Financial illiteracy is worryingly widespread, among youngsters and older adults. A 2017 OECD study showed low scores among 15-year-olds when it came to basic financial questions. Similarly, a recent UK study from University College London and the University of Cambridge reveals large numbers of adults in England and Northern Ireland struggling with the basic mathematics of shopping.

Should you be concerned about this, and what are the implications for your employees’ retirement planning skills.

 

A Question of Responsibility

People have individual financial responsibilities, and must work out how to manage their own finances.

While financial responsibility rests on personal issues such as household budgeting and credit card use, it has implications for employers too.

The CIPD recognises this and is calling for more employers to engage with their staff over educating them in financial management.

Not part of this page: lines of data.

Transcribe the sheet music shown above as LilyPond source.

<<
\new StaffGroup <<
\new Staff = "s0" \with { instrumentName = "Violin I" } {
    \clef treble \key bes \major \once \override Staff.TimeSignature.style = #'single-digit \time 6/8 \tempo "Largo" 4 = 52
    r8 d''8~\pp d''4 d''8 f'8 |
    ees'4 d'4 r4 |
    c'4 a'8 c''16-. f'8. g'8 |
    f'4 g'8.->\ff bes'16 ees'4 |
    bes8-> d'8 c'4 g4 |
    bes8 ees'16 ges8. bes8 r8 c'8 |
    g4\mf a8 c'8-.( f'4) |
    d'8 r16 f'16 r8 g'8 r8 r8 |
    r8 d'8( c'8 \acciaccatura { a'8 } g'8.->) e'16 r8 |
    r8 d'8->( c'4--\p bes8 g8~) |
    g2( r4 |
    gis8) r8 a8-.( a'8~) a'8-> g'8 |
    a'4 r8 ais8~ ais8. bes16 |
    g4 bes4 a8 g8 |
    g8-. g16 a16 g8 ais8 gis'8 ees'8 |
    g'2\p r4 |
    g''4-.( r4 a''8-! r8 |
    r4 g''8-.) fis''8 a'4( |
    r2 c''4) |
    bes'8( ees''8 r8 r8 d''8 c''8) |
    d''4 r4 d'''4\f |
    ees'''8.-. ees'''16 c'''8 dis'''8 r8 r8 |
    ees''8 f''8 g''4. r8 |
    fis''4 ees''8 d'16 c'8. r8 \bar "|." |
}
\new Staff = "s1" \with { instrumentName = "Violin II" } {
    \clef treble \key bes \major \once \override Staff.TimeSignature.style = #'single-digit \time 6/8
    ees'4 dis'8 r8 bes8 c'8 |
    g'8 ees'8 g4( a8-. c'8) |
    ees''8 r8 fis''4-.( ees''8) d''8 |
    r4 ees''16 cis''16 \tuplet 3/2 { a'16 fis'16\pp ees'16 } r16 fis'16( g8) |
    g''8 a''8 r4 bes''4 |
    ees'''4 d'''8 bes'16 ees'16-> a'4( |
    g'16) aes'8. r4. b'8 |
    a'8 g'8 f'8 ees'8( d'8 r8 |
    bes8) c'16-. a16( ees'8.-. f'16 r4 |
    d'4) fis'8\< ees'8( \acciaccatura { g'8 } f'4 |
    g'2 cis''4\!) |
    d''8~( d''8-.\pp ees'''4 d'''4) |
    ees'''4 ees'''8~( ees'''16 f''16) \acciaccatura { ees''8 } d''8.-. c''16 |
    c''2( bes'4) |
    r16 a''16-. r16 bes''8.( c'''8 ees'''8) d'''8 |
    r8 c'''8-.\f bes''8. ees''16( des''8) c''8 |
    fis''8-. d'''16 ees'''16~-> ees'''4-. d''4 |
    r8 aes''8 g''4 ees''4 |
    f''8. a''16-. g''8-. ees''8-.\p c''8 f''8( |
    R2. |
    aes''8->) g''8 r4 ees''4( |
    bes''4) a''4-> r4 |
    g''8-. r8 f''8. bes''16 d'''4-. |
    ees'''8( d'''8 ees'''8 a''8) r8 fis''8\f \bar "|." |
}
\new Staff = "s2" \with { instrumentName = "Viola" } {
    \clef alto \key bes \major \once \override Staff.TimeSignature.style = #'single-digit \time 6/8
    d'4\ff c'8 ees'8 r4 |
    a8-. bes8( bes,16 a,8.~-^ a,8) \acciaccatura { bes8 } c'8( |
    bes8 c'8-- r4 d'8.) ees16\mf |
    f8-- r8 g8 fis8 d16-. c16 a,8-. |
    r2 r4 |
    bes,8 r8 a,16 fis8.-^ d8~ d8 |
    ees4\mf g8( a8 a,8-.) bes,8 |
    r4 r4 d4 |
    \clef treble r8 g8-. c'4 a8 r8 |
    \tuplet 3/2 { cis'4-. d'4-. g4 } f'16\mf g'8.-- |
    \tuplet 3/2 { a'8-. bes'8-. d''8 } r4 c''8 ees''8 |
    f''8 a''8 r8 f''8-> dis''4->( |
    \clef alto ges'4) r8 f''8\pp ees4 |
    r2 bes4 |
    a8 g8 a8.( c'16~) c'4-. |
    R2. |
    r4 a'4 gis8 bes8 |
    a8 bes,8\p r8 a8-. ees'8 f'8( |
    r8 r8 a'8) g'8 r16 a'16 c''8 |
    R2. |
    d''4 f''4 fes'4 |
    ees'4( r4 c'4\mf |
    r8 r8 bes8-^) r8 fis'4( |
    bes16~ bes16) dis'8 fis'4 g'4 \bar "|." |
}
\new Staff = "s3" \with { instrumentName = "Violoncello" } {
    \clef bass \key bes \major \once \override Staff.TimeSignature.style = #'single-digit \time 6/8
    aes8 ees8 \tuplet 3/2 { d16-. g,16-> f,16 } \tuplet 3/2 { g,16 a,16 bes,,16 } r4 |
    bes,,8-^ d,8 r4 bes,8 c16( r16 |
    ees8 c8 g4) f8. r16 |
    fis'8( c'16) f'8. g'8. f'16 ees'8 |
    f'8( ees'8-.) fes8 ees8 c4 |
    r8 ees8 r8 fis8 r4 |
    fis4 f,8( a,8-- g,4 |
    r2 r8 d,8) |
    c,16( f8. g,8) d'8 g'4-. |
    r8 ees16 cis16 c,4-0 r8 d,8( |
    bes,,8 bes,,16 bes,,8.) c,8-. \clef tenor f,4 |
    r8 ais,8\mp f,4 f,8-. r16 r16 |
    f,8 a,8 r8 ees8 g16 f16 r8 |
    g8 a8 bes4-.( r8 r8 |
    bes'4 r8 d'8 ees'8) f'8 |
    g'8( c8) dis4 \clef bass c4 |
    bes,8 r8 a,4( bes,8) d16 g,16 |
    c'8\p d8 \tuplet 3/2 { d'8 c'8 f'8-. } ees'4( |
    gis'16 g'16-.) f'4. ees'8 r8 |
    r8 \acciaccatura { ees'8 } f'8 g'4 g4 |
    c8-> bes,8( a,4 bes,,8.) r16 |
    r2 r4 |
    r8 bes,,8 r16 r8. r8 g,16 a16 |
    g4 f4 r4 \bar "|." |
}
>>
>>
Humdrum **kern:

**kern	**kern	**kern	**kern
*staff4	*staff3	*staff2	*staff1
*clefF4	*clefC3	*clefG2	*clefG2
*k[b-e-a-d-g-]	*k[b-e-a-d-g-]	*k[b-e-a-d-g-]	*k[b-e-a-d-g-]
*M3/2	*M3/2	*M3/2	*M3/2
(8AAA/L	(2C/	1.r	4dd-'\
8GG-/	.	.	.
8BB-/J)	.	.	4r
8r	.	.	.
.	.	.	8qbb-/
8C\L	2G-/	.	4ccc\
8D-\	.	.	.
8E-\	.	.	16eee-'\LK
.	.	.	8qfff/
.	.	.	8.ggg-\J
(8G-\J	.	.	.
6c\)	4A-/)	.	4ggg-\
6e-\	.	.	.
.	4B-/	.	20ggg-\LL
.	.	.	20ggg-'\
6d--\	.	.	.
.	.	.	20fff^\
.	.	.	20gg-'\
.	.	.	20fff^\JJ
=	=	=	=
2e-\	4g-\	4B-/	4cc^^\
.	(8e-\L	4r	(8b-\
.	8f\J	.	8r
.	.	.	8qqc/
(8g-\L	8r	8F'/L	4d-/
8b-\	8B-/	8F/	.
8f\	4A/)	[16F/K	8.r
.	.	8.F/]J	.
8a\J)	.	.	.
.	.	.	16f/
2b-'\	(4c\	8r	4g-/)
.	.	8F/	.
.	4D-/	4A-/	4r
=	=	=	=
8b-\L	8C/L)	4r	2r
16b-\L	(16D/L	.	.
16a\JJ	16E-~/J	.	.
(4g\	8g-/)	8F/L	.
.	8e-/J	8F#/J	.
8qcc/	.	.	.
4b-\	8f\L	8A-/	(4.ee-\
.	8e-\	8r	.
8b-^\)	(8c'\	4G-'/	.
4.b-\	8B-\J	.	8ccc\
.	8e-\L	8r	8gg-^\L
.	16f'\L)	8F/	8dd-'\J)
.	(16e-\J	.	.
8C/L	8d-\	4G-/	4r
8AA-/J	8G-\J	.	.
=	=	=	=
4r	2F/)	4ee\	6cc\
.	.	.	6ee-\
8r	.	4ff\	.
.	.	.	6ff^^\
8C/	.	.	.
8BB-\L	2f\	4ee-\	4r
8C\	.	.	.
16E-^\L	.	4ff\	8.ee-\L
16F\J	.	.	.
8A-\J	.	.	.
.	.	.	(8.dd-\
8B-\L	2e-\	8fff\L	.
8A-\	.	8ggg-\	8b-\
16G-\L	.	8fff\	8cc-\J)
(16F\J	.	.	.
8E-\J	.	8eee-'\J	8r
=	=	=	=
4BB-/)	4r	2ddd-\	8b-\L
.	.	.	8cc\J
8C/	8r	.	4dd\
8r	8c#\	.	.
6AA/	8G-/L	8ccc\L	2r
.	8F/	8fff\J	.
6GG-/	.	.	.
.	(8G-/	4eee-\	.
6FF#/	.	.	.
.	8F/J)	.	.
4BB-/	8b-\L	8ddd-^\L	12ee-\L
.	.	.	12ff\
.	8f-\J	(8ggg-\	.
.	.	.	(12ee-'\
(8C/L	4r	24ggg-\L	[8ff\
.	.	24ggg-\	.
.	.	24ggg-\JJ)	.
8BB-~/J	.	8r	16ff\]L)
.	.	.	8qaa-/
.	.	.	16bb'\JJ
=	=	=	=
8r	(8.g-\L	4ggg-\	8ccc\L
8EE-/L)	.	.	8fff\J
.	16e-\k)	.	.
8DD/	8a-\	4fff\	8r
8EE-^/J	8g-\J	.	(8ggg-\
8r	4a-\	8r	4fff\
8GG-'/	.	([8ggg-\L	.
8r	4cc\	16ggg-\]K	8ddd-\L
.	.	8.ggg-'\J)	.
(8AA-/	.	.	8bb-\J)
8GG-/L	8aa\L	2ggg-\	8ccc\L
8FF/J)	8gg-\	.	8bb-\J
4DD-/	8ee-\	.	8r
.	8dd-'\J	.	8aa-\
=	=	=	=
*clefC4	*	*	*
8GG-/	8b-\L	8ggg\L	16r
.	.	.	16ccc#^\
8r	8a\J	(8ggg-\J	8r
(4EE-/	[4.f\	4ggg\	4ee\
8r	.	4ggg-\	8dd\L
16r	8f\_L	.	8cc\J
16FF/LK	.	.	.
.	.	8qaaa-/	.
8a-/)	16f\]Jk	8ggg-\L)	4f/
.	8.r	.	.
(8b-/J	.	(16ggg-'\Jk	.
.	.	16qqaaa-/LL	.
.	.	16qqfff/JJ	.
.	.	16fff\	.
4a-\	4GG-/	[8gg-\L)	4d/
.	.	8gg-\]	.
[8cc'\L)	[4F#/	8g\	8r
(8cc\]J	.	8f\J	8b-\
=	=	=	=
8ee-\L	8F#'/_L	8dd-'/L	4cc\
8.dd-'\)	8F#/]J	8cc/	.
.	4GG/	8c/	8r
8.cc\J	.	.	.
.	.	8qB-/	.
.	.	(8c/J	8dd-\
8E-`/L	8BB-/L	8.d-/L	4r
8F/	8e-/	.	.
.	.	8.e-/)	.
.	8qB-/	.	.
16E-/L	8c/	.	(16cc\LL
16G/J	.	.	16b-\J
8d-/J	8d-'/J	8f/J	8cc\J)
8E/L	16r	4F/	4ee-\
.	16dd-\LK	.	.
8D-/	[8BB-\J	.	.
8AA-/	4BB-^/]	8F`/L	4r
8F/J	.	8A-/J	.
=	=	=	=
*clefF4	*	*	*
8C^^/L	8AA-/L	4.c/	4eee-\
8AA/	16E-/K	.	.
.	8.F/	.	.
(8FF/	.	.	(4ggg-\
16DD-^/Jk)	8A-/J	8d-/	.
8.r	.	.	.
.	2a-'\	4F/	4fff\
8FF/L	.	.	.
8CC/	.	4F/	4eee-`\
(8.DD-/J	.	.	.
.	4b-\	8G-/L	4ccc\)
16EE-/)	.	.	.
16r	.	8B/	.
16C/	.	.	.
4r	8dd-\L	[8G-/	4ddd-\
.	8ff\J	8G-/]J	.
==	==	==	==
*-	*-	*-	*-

This makes sense on several levels.

Firstly, if someone is in financial difficulty:

  • This may impact on their performance at work
  • They can feel distracted, or suffer from stress
  • This may lead to absenteeism or long-term sickness
  • It can affect productivity and workplace morale

 

Therefore, it is in the employer’s interest to help prevent these kinds of situations occurring.

Secondly, for increasing numbers of people, decisions about work are increasingly value-led. Employers who want to attract and retain talent must engage with their staff in ways that go beyond standard benefits. They need to show they care.

Supporting employees by educating them about managing finances and making important decisions about the future is demonstrating a level of investment in them as people.

 

What About Retirement Planning?

If large numbers of people are financially illiterate, can they make pension-related decisions that are in their best interests?

Many people have difficulties answering fundamental questions to do with inflation, compound interest, and risk, when it comes to their personal finances.

At the same time, there are large numbers of people who are inadequately prepared for retirement.

There is an association between this lack of preparedness and a lack of financial literacy.

Employers can take steps to do something about this by raising their employees’ awareness of retirement planning issues, in conjunction with improving their financial education through training

Yes, it matters if your employees are financially illiterate, but you can act now to change this.